> [Data in this exercise]:
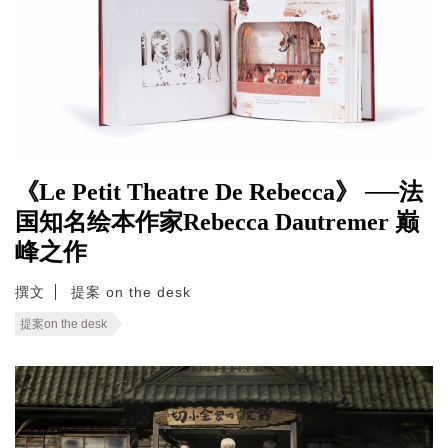
《Le Petit Theatre De Rebecca》 ──法
国知名绘本作家Rebecca Dautremer 巅
峰之作
撰文
提案 on the desk
提案on the desk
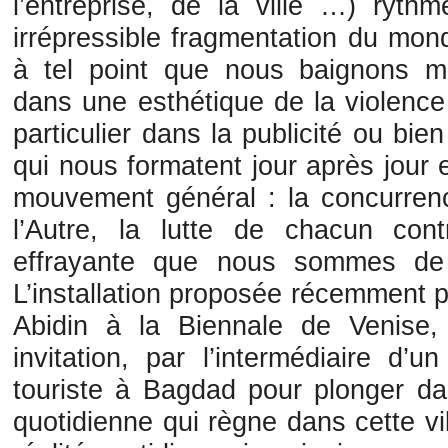
l’entreprise, de la ville …) ryt
irrépressible fragmentation du mon
à tel point que nous baignons m
dans une esthétique de la violenc
particulier dans la publicité ou bie
qui nous formatent jour après jour
mouvement général : la concurrence
l’Autre, la lutte de chacun con
effrayante que nous sommes de
L’installation proposée récemment p
Abidin à la Biennale de Venise, 
invitation, par l’intermédiaire d’
touriste à Bagdad pour plonger dan
quotidienne qui règne dans cette vil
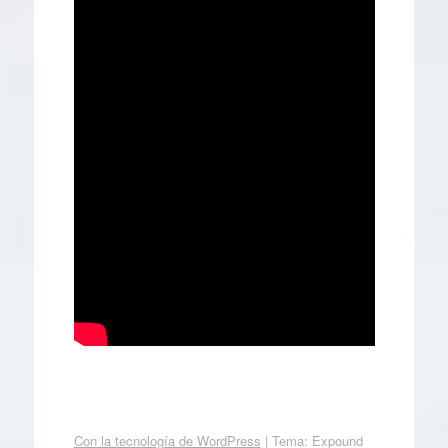
Con la tecnología de WordPress
|
Tema: Expound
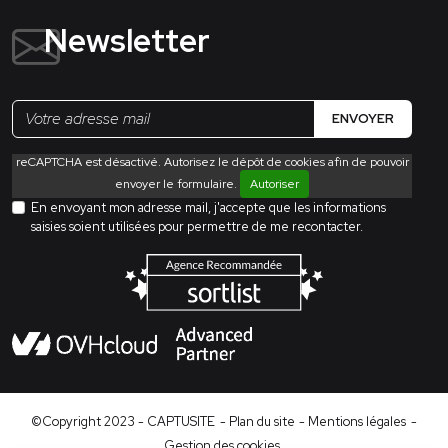
Newsletter
ENVOYER
reCAPTCHA est désactivé. Autorisez le dépôt de cookies afin de pouvoir
envoyer le formulaire.
Autoriser
En envoyant mon adresse mail, j'accepte que les informations
saisies soient utilisées pour permettre de me recontacter.
©Copyright 2023 - CAPTUSITE
- Plan du site
- Mentions légales
-
Gestion des cookies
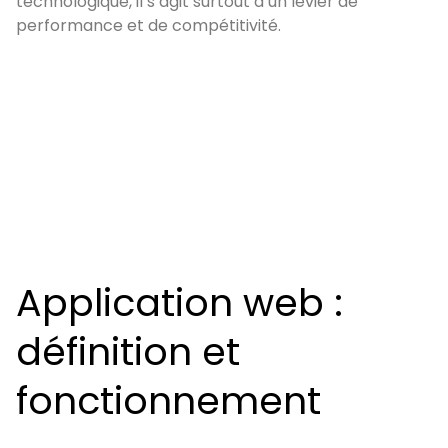
technologique, il s’agit surtout d’un levier de
performance et de compétitivité.
Application web :
définition et
fonctionnement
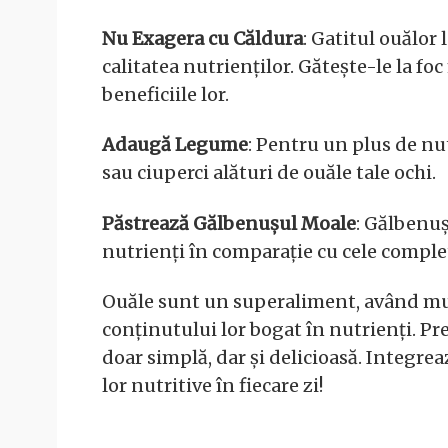
Nu Exagera cu Căldura
: Gatitul ouălor
calitatea nutrienților. Gătește-le la f
beneficiile lor.
Adaugă Legume
: Pentru un plus de nu
sau ciuperci alături de ouăle tale ochi.
Păstrează Gălbenușul Moale
: Gălbenuș
nutrienți în comparație cu cele complet
Ouăle sunt un superaliment, având mul
conținutului lor bogat în nutrienți. P
doar simplă, dar și delicioasă. Integrea
lor nutritive în fiecare zi!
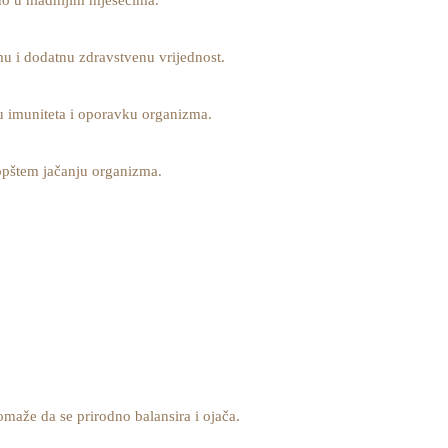
no u hladnijim mjesecima.
mu i dodatnu zdravstvenu vrijednost.
ju imuniteta i oporavku organizma.
i opštem jačanju organizma.
maže da se prirodno balansira i ojača.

> [What you are asked to do]: Tell how many lines in the entries contain the string "dans". Give the number and nothing more.

> [Answer to this task]: 3